Il rit, d’une manière des plus séduisantes que je n’aie jamais entendue.
Les voisins doivent penser qu’un médecin est chez moi en train d’inspecter mes amygdales ; tant pis, j’assume. Je retombe sur le dos sonnée, encore grisée par ses râles de jouissance si doux à mon oreille. Il me demande comment je me sens, comme à son habitude. Il a l’air comblé.
Lorsque nous raccrochons, je reçois encore quelques messages qui me souhaitent bonne nuit. Et j’en passe une excellente, avant le Grand Jour…
J’ose à peine comparer l’histoire que je suis en train de vivre avec mes relations passées. J’ai connu quand même quelques autres hommes avant lui, rencontrés en vrai ou sur internet ; certains sont restés dans ma vie plus d’un an, d’autres quelques jours. Mais je ne me rappelle pas avoir eu cette sensation d’être aussi épanouie, de me laisser aller complètement sans la peur d’être jugée (la passion des premiers temps jouant un rôle important aussi, j’imagine). Saad est quelqu’un d’intègre, de posé, je dirais même de sage. Ce n’est pas le genre d’homme à vous mentir ou être lâche. Il me répète souvent qu’il travaille pour être un homme meilleur, à l’image de ses parents profondément altruistes… un homme bon. Et c’est si rassurant.
Il m’a avoué ne pas être tombé amoureux souvent.

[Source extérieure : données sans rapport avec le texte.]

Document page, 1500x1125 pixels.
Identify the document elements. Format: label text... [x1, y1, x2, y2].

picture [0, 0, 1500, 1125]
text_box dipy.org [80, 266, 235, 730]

Une fois en fait, d’une femme qui lui aurait fait beaucoup de mal, le quittant du jour au lendemain sans explication, le laissant plusieurs mois après dans une grande détresse. Il m’a aussi répété combien il était heureux d’être tombé sur moi, que je lui apportais beaucoup de fraîcheur, beaucoup de douceur. Qu’avec moi, il pouvait être lui-même et particulièrement au lit, ce qui lui était précieux. On se parlait de détails dans notre vie qui nous rendaientt unique, comme le fait qu’il ait longtemps cherché un parfum qui lui corresponde vraiment, finalement trouvé à L’Occitane. Qu’il aimait chacun des meubles de son appartement, choisis minutieusement. J’aimais son côté pointilleux, étant moi-même une perfectionniste avertie. Je lui racontais mon amour pour les bonsaïs, les félins, le cinéma et l’art contemporain. Il me dépeignait sa journée-type, qui me paraissait très solitaire au final. Il ne se liait pas beaucoup avec les gens, passait ses week-ends à regarder des films, dormir et jouer aux jeux vidéo sur son écran géant. D’un certain côté, j’y trouvais mon compte, moi qui n’étais pas non plus très avide de bains de foule.
À 14 h 30 ce vendredi, j’ai rendez-vous au centre médical de la fac. Voulant éviter le port du préservatif ad vitam aeternam, nous avions décidé de nous faire dépister pour les IST. Le médecin est un peu en retard puisque j’ai le temps d’échanger des sms pendant une heure avec Saad.
« Où es-tu ? »
« Dans la salle d’attente. »
« Tu reviens quand ? »
« Dans 1 h je pense. Il a du retard, désolée mon chéri ! »
« Je me sens seul. »
« Ah bon ? Pourquoi ? »
« Anne… es-tu sûre de toi ? »
« Euh… en général ou à propos de ce soir ? »
« Les deux. »
« En général oui et pour ce soir aussi… pourquoi tu me demandes ça ? »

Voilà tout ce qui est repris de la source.